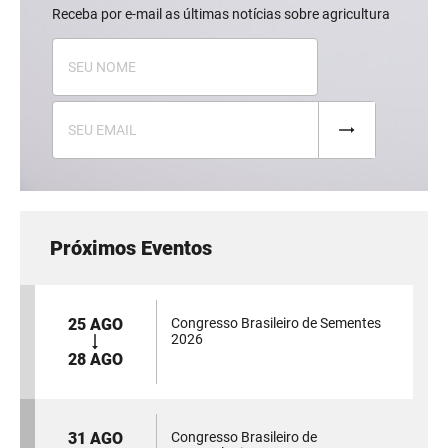
Receba por e-mail as últimas notícias sobre agricultura
Próximos Eventos
25 AGO
Congresso Brasileiro de Sementes
2026
28 AGO
31 AGO
Congresso Brasileiro de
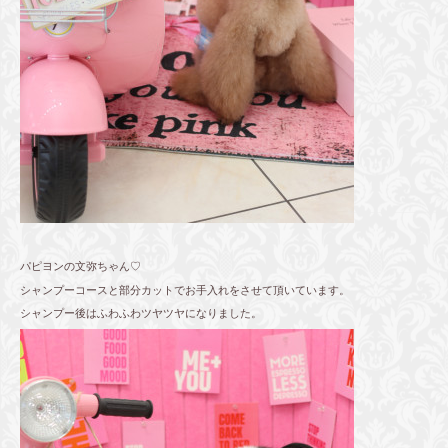
パピヨンの文弥ちゃん♡
シャンプーコースと部分カットでお手入れをさせて頂いています。
シャンプー後はふわふわツヤツヤになりました。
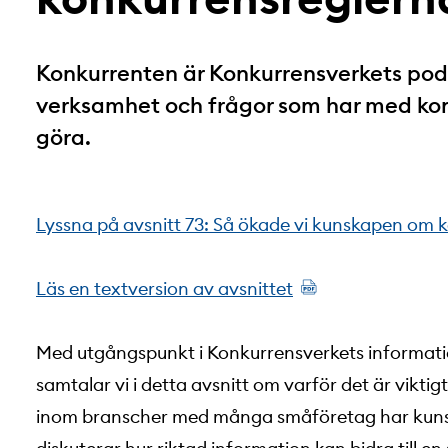
Konkurrenten är Konkurrensverkets podca
verksamhet och frågor som har med ko
göra.
Lyssna på avsnitt 73: Så ökade vi kunskapen om 
Läs en textversion av avsnittet
Med utgångspunkt i Konkurrensverkets informati
samtalar vi i detta avsnitt om varför det är vikt
inom branscher med många småföretag har kuns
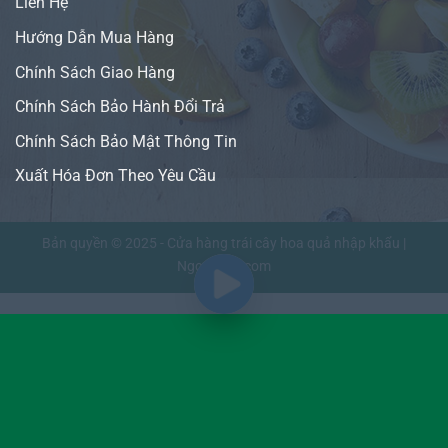
Liên Hệ
Hướng Dẫn Mua Hàng
Chính Sách Giao Hàng
Chính Sách Bảo Hành Đổi Trả
Chính Sách Bảo Mật Thông Tin
Xuất Hóa Đơn Theo Yêu Cầu
Bản quyền © 2025 - Cửa hàng trái cây hoa quả nhập khẩu |
NgonFruit.com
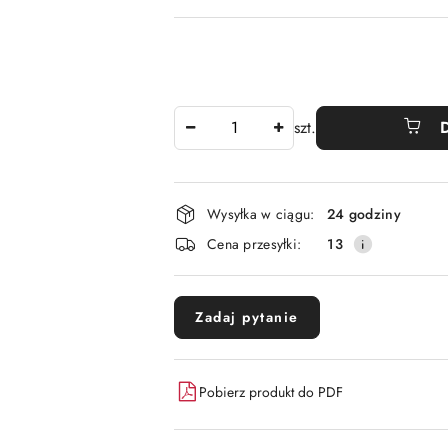
Ilość
szt.
Dostępność
Wysyłka w ciągu:
24 godziny
i
Cena przesyłki:
13
dostawa
Zadaj pytanie
Pobierz produkt do PDF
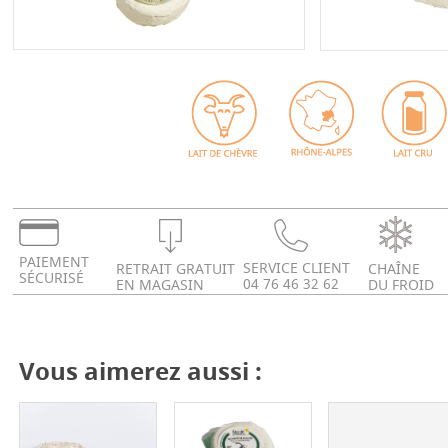
PAIEMENT
SERVICE CLIENT
RETRAIT GRATUIT
CHAÎNE
SÉCURISÉ
04 76 46 32 62
EN MAGASIN
DU FROID
Vous aimerez aussi :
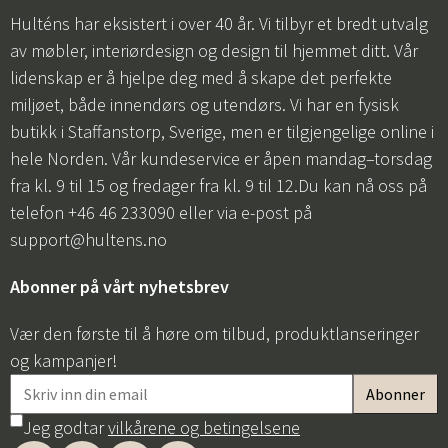
Hulténs har eksistert i over 40 år. Vi tilbyr et bredt utvalg
av møbler, interiørdesign og design til hjemmet ditt. Vår
lidenskap er å hjelpe deg med å skape det perfekte
miljøet, både innendørs og utendørs. Vi har en fysisk
butikk i Staffanstorp, Sverige, men er tilgjengelige online i
hele Norden. Vår kundeservice er åpen mandag–torsdag
fra kl. 9 til 15 og fredager fra kl. 9 til 12.Du kan nå oss på
telefon +46 46 233090 eller via e-post på
support@hultens.no
Abonner på vårt nyhetsbrev
Vær den første til å høre om tilbud, produktlanseringer
og kampanjer!
Jeg godtar
vilkårene og betingelsene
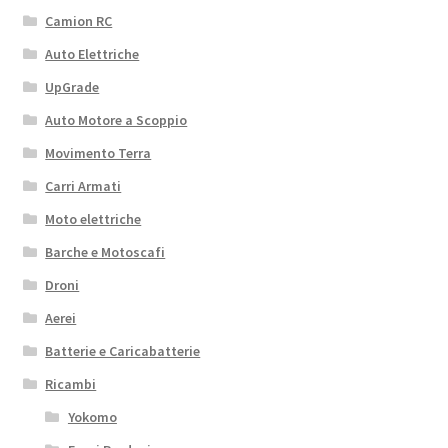
Camion RC
Auto Elettriche
UpGrade
Auto Motore a Scoppio
Movimento Terra
Carri Armati
Moto elettriche
Barche e Motoscafi
Droni
Aerei
Batterie e Caricabatterie
Ricambi
Yokomo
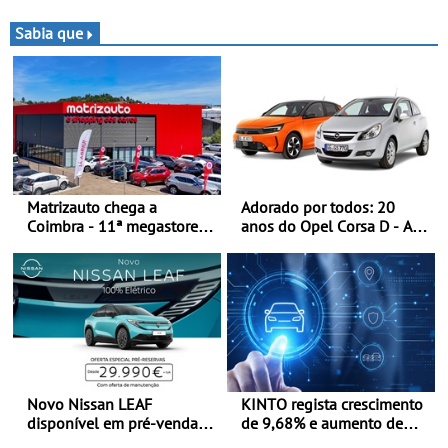
ano em que assinala o 25.º
Rali da Madeira, com Pedro
aniversário da Marca de
Almeida e Kris Meeke
Sabia que
performance premium
Matrizauto chega a
Adorado por todos: 20
Coimbra - 11ª megastore
anos do Opel Corsa D - A
reforça presença da marca
quarta geração do Corsa
na Região Centro
celebra a estreia mundial
no Salão Internacional do
Automóvel Britânico, em
Londres
Novo Nissan LEAF
KINTO regista crescimento
disponível em pré-venda a
de 9,68% e aumento de
partir de 29.990 euros +
43% na frota elétrica e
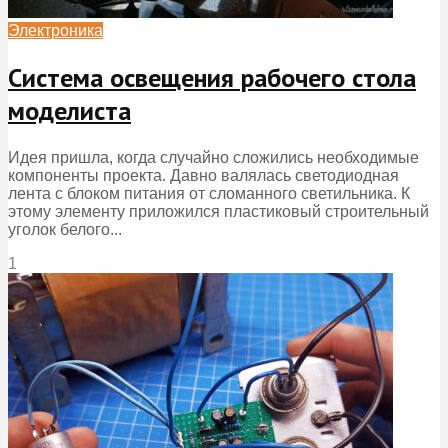
Электроника
Система освещения рабочего стола
моделиста
Идея пришла, когда случайно сложились необходимые
компоненты проекта. Давно валялась светодиодная
лента с блоком питания от сломанного светильника. К
этому элементу приложился пластиковый строительный
уголок белого...
1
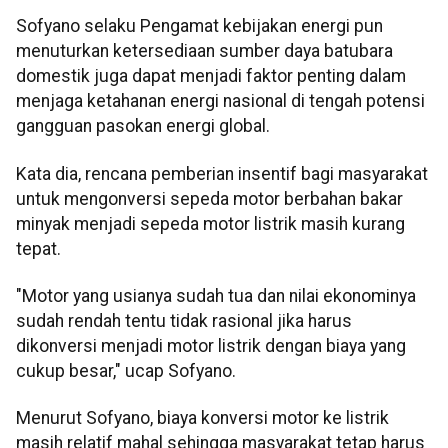
Sofyano selaku Pengamat kebijakan energi pun
menuturkan ketersediaan sumber daya batubara
domestik juga dapat menjadi faktor penting dalam
menjaga ketahanan energi nasional di tengah potensi
gangguan pasokan energi global.
Kata dia, rencana pemberian insentif bagi masyarakat
untuk mengonversi sepeda motor berbahan bakar
minyak menjadi sepeda motor listrik masih kurang
tepat.
"Motor yang usianya sudah tua dan nilai ekonominya
sudah rendah tentu tidak rasional jika harus
dikonversi menjadi motor listrik dengan biaya yang
cukup besar," ucap Sofyano.
Menurut Sofyano, biaya konversi motor ke listrik
masih relatif mahal sehingga masyarakat tetap harus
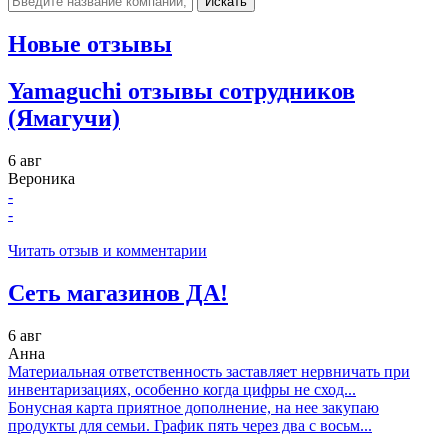
Искать
Новые отзывы
Yamaguchi отзывы сотрудников
(Ямагучи)
6 авг
Вероника
-
-
Читать отзыв и комментарии
Сеть магазинов ДА!
6 авг
Анна
Материальная ответственность заставляет нервничать при
инвентаризациях, особенно когда цифры не сход...
Бонусная карта приятное дополнение, на нее закупаю
продукты для семьи. График пять через два с восьм...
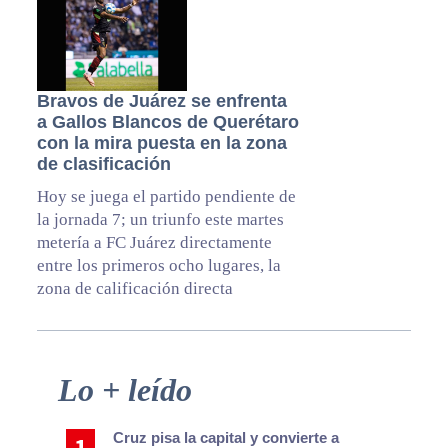
Bravos de Juárez se enfrenta
a Gallos Blancos de Querétaro
con la mira puesta en la zona
de clasificación
Hoy se juega el partido pendiente de
la jornada 7; un triunfo este martes
metería a FC Juárez directamente
entre los primeros ocho lugares, la
zona de calificación directa
Primary
Lo + leído
Sidebar
Cruz pisa la capital y convierte a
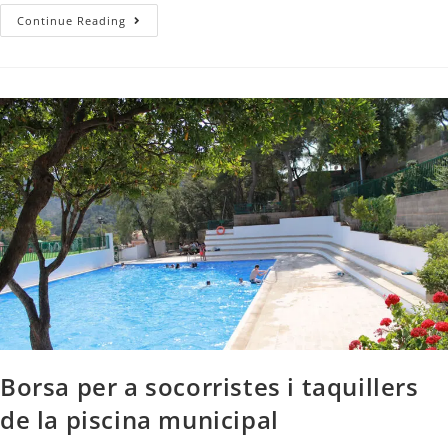
Continue Reading
Borsa per a socorristes i taquillers
de la piscina municipal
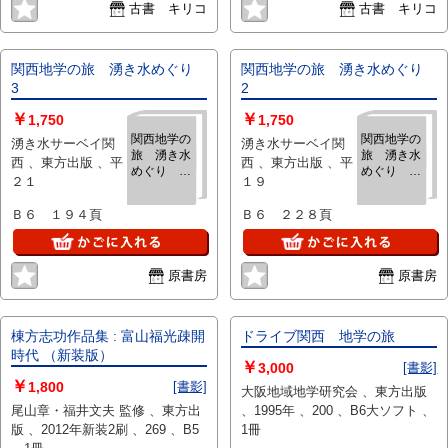
古書 キリコ
古書 キリコ
関西地学の旅 湧き水めぐり
関西地学の旅 湧き水めぐり
3
2
￥
￥
1,750
1,750
関西地学の
関西地学の
湧き水サーベイ関
湧き水サーベイ関
旅 湧き水
旅 湧き水
西 、東方出版 、平
西 、東方出版 、平
めぐり
めぐり
２１
１９
3
2
Ｂ６ １９４頁
Ｂ６ ２２８頁
原書房
原書房
棟方志功作品集 : 富山福光疎開
ドライブ関西 地学の旅
時代 （新装版）
￥
3,000
[書影]
￥
1,800
[書影]
大阪地域地学研究会 、東方出版
尾山章・福井文夫 監修 、東方出
、1995年 、200 、B6大ソフト 、
版 、2012年新装2刷 、269 、B5
1冊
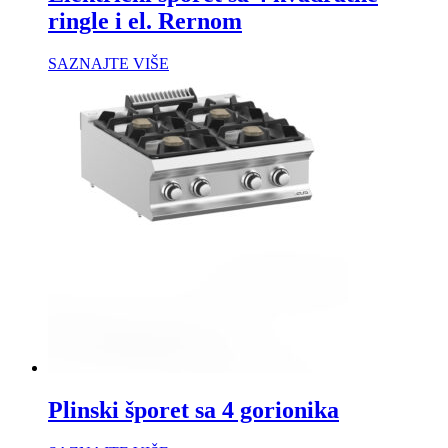
ringle i el. Rernom
SAZNAJTE VIŠE
Plinski šporet sa 4 gorionika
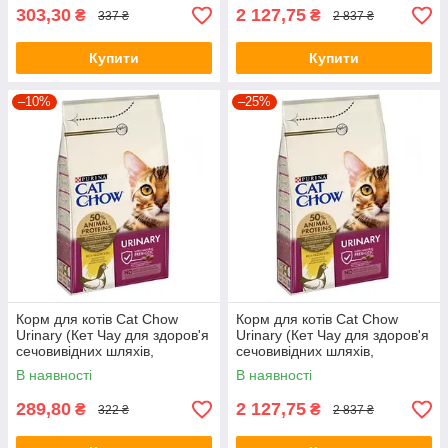
303,30
2 127,75
₴
₴
337 ₴
2 837 ₴
Купити
Купити
–10%
–25%
Корм для котів Cat Chow
Корм для котів Cat Chow
Urinary (Кет Чау для здоров'я
Urinary (Кет Чау для здоров'я
сечовивідних шляхів,
сечовивідних шляхів,
домашня птиця), 1,5кг.
домашня птиця), 15кг.
В наявності
В наявності
289,80
2 127,75
₴
₴
322 ₴
2 837 ₴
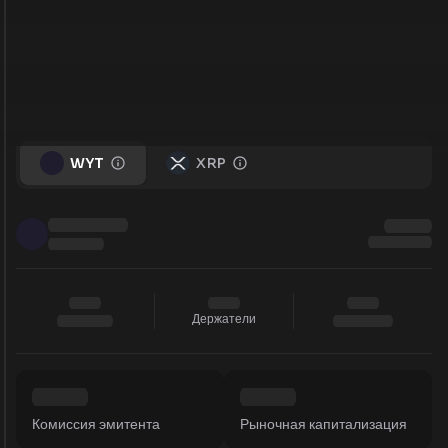
WYT
XRP
Держатели
Комиссия эмитента
Рыночная капитализация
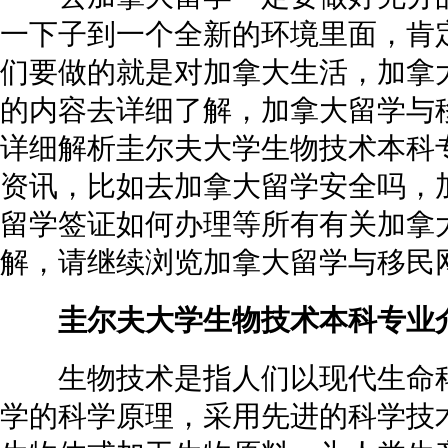
一下子到一个全新的环境里面，肯
们要做的就是对加拿大生活，加拿
的内容去详细了解，加拿大留学与
详细解析圭尔夫大学生物技术本科
资讯，比如去加拿大留学安全吗，
留学签证如何办理
等所有有关加拿
解，请继续浏览加拿大留学与移民
圭尔夫大学生物技术本科专业
生物技术是指人们以现代生命科
学的科学原理，采用先进的科学技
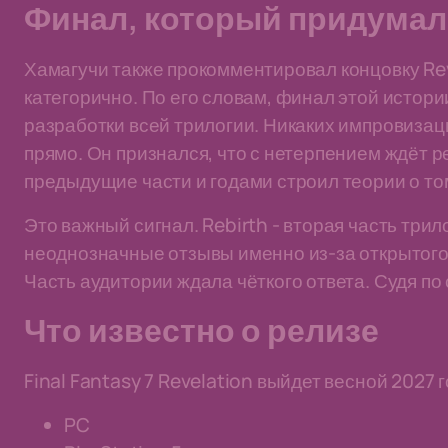
Финал, который придумал
Хамагучи также прокомментировал концовку Rev
категорично. По его словам, финал этой истор
разработки всей трилогии. Никаких импровизаций
прямо. Он признался, что с нетерпением ждёт р
предыдущие части и годами строил теории о том
Это важный сигнал. Rebirth - вторая часть трил
неоднозначные отзывы именно из-за открытого
Часть аудитории ждала чёткого ответа. Судя по 
Что известно о релизе
Final Fantasy 7 Revelation выйдет весной 2027
PC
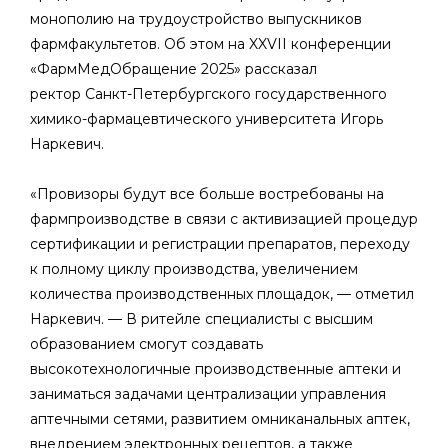
монополию на трудоустройство выпускников
фармфакультетов. Об этом на XXVII конференции
«ФармМедОбращение 2025» рассказал
ректор Санкт-Петербургского государственного
химико-фармацевтического университета Игорь
Наркевич.
«Провизоры будут все больше востребованы на
фармпроизводстве в связи с активизацией процедур
сертификации и регистрации препаратов, переходу
к полному циклу производства, увеличением
количества производственных площадок, — отметил
Наркевич. — В ритейле специалисты с высшим
образованием смогут создавать
высокотехнологичные производственные аптеки и
заниматься задачами централизации управления
аптечными сетями, развитием омниканальных аптек,
внедрением электронных рецептов, а также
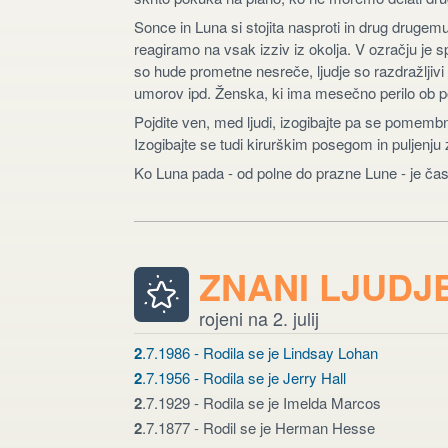
Sonce in Luna si stojita nasproti in drug drugem
reagiramo na vsak izziv iz okolja. V ozračju je 
so hude prometne nesreče, ljudje so razdražljivi 
umorov ipd. Ženska, ki ima mesečno perilo ob pol
Pojdite ven, med ljudi, izogibajte pa se pomem
Izogibajte se tudi kirurškim posegom in puljenju
Ko Luna pada - od polne do prazne Lune - je čas
ZNANI LJUDJ
rojeni na 2. julij
2
.7.1986 - Rodila se je Lindsay Lohan
2
.7.1956 - Rodila se je Jerry Hall
2
.7.1929 - Rodila se je Imelda Marcos
2
.7.1877 - Rodil se je Herman Hesse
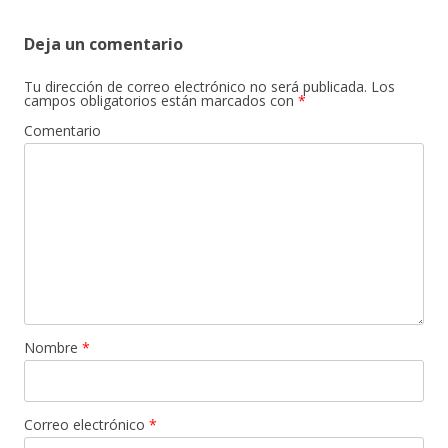
Deja un comentario
Tu dirección de correo electrónico no será publicada.
Los
campos obligatorios están marcados con
*
Comentario
Nombre
*
Correo electrónico
*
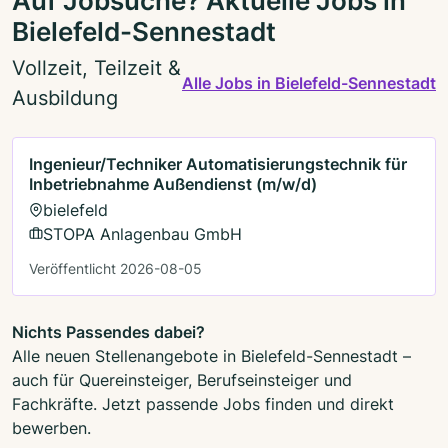
Auf Jobsuche? Aktuelle Jobs in
Bielefeld-Sennestadt
Vollzeit, Teilzeit &
Alle Jobs in Bielefeld-Sennestadt
Ausbildung
Ingenieur/Techniker Automatisierungstechnik für
Inbetriebnahme Außendienst (m/w/d)
bielefeld
STOPA Anlagenbau GmbH
Veröffentlicht 2026-08-05
Nichts Passendes dabei?
Alle neuen Stellenangebote in Bielefeld-Sennestadt –
auch für Quereinsteiger, Berufseinsteiger und
Fachkräfte. Jetzt passende Jobs finden und direkt
bewerben.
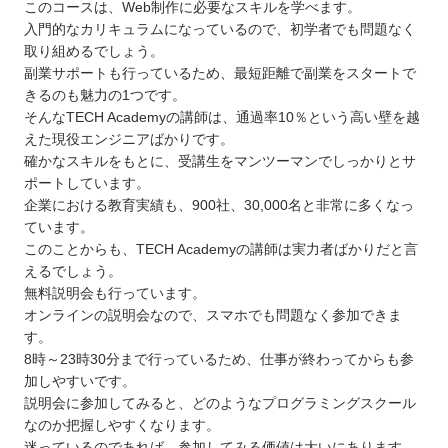
このコースは、Web制作に必要なスキルを学べます。
入門的なカリキュラムになっているので、初学者でも問題なく
取り組めるでしょう。
副業サポートも行っているため、最短距離で副業をスタートで
きるのも魅力の1つです。
そんなTECH Academyの講師は、通過率10％という高い壁を越
えた現役エンジニアばかりです。
確かなスキルをもとに、受講生をマンツーマンでしっかりとサ
ポートしています。
企業における教育実績も、900社、30,000名と非常に多くなっ
ています。
このことからも、TECH Academyの講師は実力者ばかりだと言
えるでしょう。
無料説明会も行っています。
オンラインの説明会なので、スマホでも問題なく参加できま
す。
8時～23時30分まで行っているため、仕事が終わってからも参
加しやすいです。
説明会に参加してみると、どのようなプログラミングスクール
なのか把握しやすくなります。
迷っているのであれば、参加してみる価値は大いにあります。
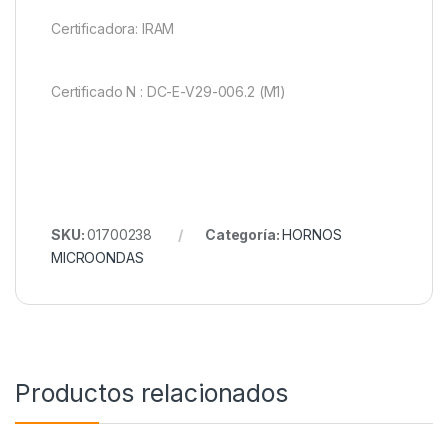
Certificadora: IRAM
Certificado N : DC-E-V29-006.2 (M1)
SKU:
01700238
Categoría:
HORNOS
MICROONDAS
Productos relacionados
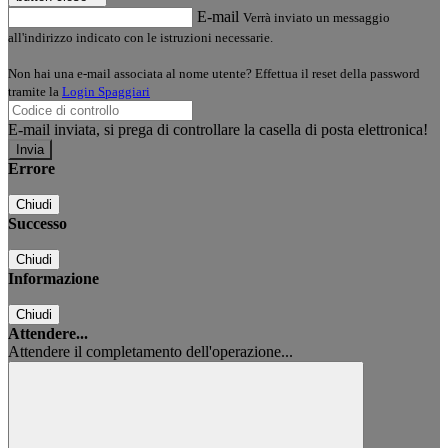
E-mail
Verrà inviato un messaggio
all'indirizzo indicato con le istruzioni necessarie.
Non hai una e-mail associata al nome utente? Effettua il reset della password
tramite la
Login Spaggiari
E-mail inviata, si prega di controllare la casella di posta elettronica!
Errore
Chiudi
Successo
Chiudi
Informazione
Chiudi
Attendere...
Attendere il completamento dell'operazione...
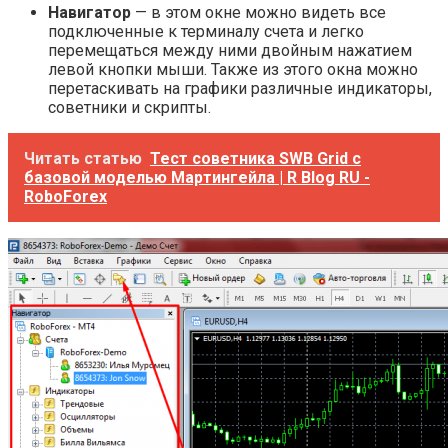
Навигатор
— в этом окне можно видеть все
подключенные к терминалу счета и легко
перемещаться между ними двойным нажатием
левой кнопки мыши. Также из этого окна можно
перетаскивать на графики различные индикаторы,
советники и скрипты.
Читать статью
Тест советника SWB Grid с
базовой моделью Мартингейла | R Blog RU -
RoboForex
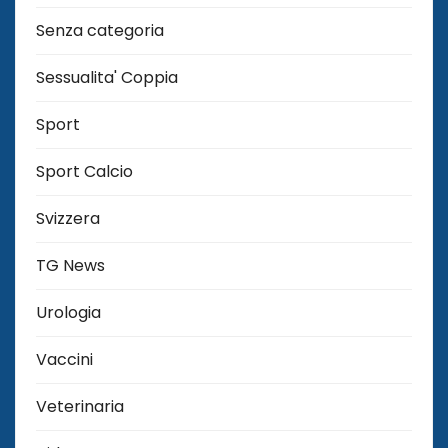
Senza categoria
Sessualita' Coppia
Sport
Sport Calcio
Svizzera
TG News
Urologia
Vaccini
Veterinaria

■ **Action item**: What is needed is an exact copy of only the lines above from the one with "компоненты проекта. Давно" to the one with "menjaga ketahanan energi", both kept, with every picture left out.

■ **Result of the task**:
компоненты проекта. Давно валялась светодиодная
лента с блоком питания от сломанного светильника. К
этому элементу приложился пластиковый строительный
уголок белого...
1
Sofyano selaku Pengamat kebijakan energi pun
menuturkan ketersediaan sumber daya batubara
domestik juga dapat menjadi faktor penting dalam
menjaga ketahanan energi nasional di tengah potensi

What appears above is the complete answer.